2V>>Scalar representation is all zero?

[topoliu]

import jax import jax.numpy as jnp from emlp.reps import V,Scalar from emlp.groups import SO import numpy as np

W =V(SO(3)) rep = 2*W P = (rep>>Scalar).equivariant_projector() applyP = lambda v: P@v

P.to_dense()

DeviceArray([[0., 0., 0., 0., 0., 0.], [0., 0., 0., 0., 0., 0.], [0., 0., 0., 0., 0., 0.], [0., 0., 0., 0., 0., 0.], [0., 0., 0., 0., 0., 0.], [0., 0., 0., 0., 0., 0.]], dtype=float32)

I am running a toy example, two vector as input, a scalar as output if I rotate the vector, the output scalar should not change.

But I get P matrix is all zero!

[mfinzi]

Hi @topoliu, This is as expected since there are no rotation equivariant linear maps directly from a vector (or a pair of them) to a scalar. You can think of maps from vectors to scalars as mere vectors, and there are no rotation invariant vectors in 3D (except for the 0 vector).

However don't despair, there are many nonlinear equivariant maps and EMLP will find them by mapping to feature tensors of higher order as well as using equivariant nonlinearities.

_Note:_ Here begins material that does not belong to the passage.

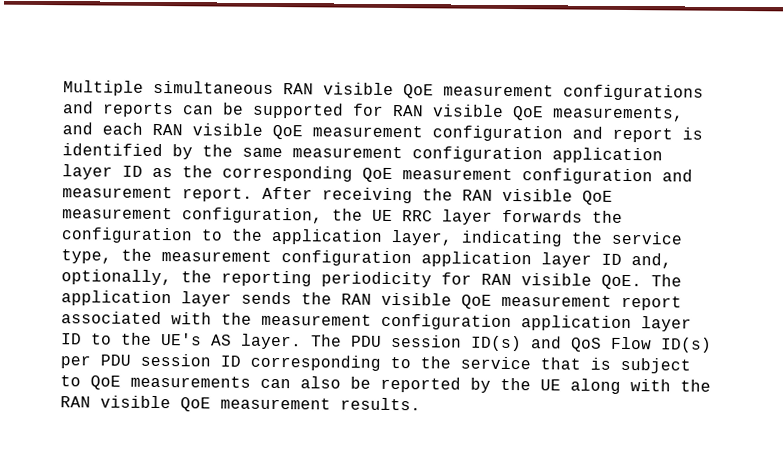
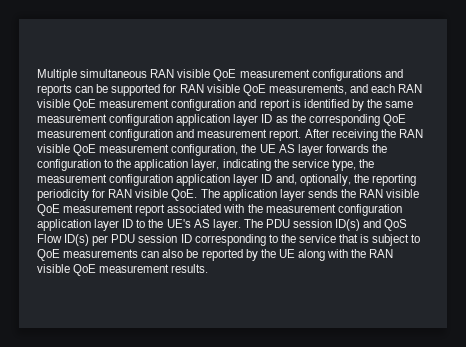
[402,210,433,222] RRC -> [278,144,295,153] AS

To see how this works, let's imagine the first feature representation of EMLP is 30*Scalar+10*W+3*W**2+W**3 The equivariant layer from the first 2*W to this feature map has 32 independent degrees of freedom

(2*W>>30*Scalar+10*W+3*W**2+W**3).equivariant_basis().shape

Out: (684, 32)

And calling vis to visualize this basis, the layer looks like this:

Showing that with these higher order representations and nonlinearities, EMLP can in fact fit your functions, let's take the example target function is f: 2V->Scalar, f(u,v) = u^Tv-||v||^3, EMLP can fit this function without trouble.

import emlp
from emlp.reps import V,T,Scalar
from emlp.groups import SO
import objax

W = V(SO(3))
repin = 2*W
repout = Scalar

model = emlp.nn.EMLP(repin,repout,SO(3))

import numpy as np
import jax.numpy as jnp
from jax import device_put

u,v = np.random.randn(2,100,3)
X = np.concatenate([u,v],-1)
Y = ((u*v).sum(-1) - jnp.linalg.norm(v,axis=1)**3)[:,None]
Y /= Y.std()
Y = device_put(Y)
X = device_put(X)

opt = objax.optimizer.Adam(model.vars())

@objax.Jit
@objax.Function.with_vars(model.vars()+opt.vars())
def loss(x, y):
    yhat = model(x)
    return ((yhat-y)**2).mean()

grad_and_val = objax.GradValues(loss, model.vars())

@objax.Jit
@objax.Function.with_vars(model.vars()+opt.vars())
def train_op(x, y, lr):
    g, v = grad_and_val(x, y)
    opt(lr=lr, grads=g)
    return v

import matplotlib.pyplot as plt
losses = [train_op(X,Y,3e-3) for _ in range(200)]
plt.plot(losses)
plt.yscale('log')
plt.ylabel("MSE")

[topoliu]

Hello Finzi:

Thanks for you quick and detailed response. I got a little confused about the scenario: I have n 3 dim vectors as features and a scalar as targets. at least, the angle and distance of two vectors should not change under SO(3).

At a more realistic scenario, molecular property prediction, the atom coordinates are 3 dim vectors, and the property is a scalar. (nV>>Scalar) is always zero.

Thanks

[mfinzi]

Hi @topoliu, As you mention, angles and distance between two vectors are invariants under SO(3). EMLP can fit these functions just fine, to see for yourself just rerun the above example with the targets Y = jnp.linalg.norm(u-v) or Y = (u*v).sum(-1)/np.sqrt((u*u).sum(-1)*(v*v).sum(-1)).

Again, (nV>>Scalar) is zero, but EMLP(nV,Scalar) is not, since it heavily leverages the bilinear layer to compute inner products (which for O(3) and scalar outputs is essentially all you need, see Scalars are universal: Gauge-equivariant machine learning, structured like classical physics). You can form these maps with EMLP, although if you also want permutation equivariance between the vectors then E(n)-GNN is the practical way to go (even if it can be replicated with some effort via EMLP).

I hope this clears up the confusion. The key point is that there is a difference between the equivariant linear maps (found with (nV>>Scalar).equivariant_basis()) and the nonlinear equivariant multilayer perceptron that you get with EMLP(nV,Scalar,SO(3)) even though EMLP makes use of the linear maps within its layers.